Proposed Algorithm (Removed details)

It was initially planned to make the algorithm independent of map size and the number of agents and goals, but due to time constraints, we could only solve the first problem.

In any RL problem, we start with defining the reward function, the states and the actions possible in each state. Given this data, we can develop the algorithm for optimal policy.

The extrinsic reward function can be defined as follows:

+goal_weight reward at the completion of that goal.
+avg_weight reward at the completion of all goals.
+0 for all other time steps.

Other algorithms in RL dealing with similar agent-goal scenarios often take in the entire map as the input state and outputs actions in [up, down, left, right] space. But using this approach meant relearning motion planning algorithms by the agents from scratch while also learning to coordinate between them; logistics of which goal to solve first goes out of the question then. Another problem with this approach is the presence of fixed obstacles which do not provide any information to the learning algorithm and also makes the map size fixed since any form of filtering/convolution operation on the NxN map will remove the data on certain obstacles.

Our solution was to use an existing (also highly researched) motion planning algorithm on the map to generate a feature vector about the current status of the environment wrt agent and goal locations.

Our state is then defined as the output of this feature vector along with the information on current goal weights and previous states.

The action for each agent is an integer corresponding to:

0 - stop
1 - go towards objective 1
.
.
K - go towards objective K

This removes the problem of learning the motion planning for shortest path since the direction for each goal has already been captured during the generation of states.

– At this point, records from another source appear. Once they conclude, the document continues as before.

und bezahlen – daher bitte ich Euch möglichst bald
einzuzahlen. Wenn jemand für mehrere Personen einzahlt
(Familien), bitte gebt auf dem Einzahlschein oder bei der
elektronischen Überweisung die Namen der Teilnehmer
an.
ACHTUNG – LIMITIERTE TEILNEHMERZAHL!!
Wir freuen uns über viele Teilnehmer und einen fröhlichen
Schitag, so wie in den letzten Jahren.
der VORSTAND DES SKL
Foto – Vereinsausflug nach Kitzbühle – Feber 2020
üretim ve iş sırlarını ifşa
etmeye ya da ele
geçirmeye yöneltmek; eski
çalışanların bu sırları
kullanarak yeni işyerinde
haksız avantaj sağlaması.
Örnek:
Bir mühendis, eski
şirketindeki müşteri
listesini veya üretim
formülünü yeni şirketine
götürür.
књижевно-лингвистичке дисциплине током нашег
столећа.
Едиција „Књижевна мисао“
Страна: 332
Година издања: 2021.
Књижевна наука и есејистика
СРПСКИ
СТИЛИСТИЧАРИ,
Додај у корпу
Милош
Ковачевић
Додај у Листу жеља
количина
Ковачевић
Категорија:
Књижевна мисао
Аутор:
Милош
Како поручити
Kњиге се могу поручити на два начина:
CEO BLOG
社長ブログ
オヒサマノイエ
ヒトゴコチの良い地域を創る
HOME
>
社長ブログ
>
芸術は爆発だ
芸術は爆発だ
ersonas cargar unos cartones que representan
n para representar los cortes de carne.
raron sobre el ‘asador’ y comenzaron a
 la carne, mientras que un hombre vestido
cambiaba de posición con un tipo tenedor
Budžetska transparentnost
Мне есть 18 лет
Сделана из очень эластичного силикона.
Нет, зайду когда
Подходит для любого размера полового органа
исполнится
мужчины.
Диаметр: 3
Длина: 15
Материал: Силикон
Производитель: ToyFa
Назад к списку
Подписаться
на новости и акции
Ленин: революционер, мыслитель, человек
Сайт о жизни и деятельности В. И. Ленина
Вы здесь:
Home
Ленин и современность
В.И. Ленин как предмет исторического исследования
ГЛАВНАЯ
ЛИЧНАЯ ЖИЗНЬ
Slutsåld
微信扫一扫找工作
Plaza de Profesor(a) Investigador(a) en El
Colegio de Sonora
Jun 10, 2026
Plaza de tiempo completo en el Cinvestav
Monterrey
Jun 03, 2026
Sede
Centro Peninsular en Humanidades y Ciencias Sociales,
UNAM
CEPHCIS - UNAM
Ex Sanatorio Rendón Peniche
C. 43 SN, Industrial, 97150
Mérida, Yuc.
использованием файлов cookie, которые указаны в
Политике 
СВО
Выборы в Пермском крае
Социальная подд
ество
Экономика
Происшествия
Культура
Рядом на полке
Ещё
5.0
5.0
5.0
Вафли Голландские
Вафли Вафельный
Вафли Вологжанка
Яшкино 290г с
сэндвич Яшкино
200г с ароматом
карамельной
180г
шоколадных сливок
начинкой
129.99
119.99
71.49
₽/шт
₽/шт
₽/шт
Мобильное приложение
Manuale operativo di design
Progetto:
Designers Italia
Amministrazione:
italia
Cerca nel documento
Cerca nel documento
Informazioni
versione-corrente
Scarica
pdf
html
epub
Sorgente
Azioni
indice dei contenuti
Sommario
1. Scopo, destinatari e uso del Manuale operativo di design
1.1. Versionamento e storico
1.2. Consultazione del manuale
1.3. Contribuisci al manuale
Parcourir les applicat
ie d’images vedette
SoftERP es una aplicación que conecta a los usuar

Our Agent then, is now a branched dueling double q learning network (BDDQN) which learns the optimal q function and generates the optimal policy for our problem.

The agent is also provided with an intrinsic reward function to interpolate over the time steps with 0 rewards. Other details have been omitted but now the complete system can be described as follows:

Results

The algorithm was trained on a GTX 1050Ti system with 7th gen Intel i7. This made it impossible to train over 2500 iterations for different scenarios. But few important behaviors emerged out of the training process and have been described below.

For a single agent multiple-objective configuration, you can see that it finds the optimal planning i.e. to solve the closest and most important goal first: (time steps left to right, top to bottom)

In the multiple agent multiple-objective scenario, the algorithm behaved differently wrt the time limit for each instance of the simulation.

On setting low time limit, most agents demonstrated the common behavior of completing at least a single goal as soon as possible. The green, blue and orange plots represent n_agents>n_goals, n_agents=n_goals and n_agents<n_goals. Iterations along x axis and total reward along y axis.

On setting a high time limit, the agents moved independently to the nearest goals in most cases. When n_agents>= n_goals, the leftover agents refused to move often but all other agents move towards single nearest goals and hence end the game with comparatively higher total rewards (green-blue). But during the orange case, all agents moved towards the most important goals, leaving behind less important goals and hence a lower reward overall.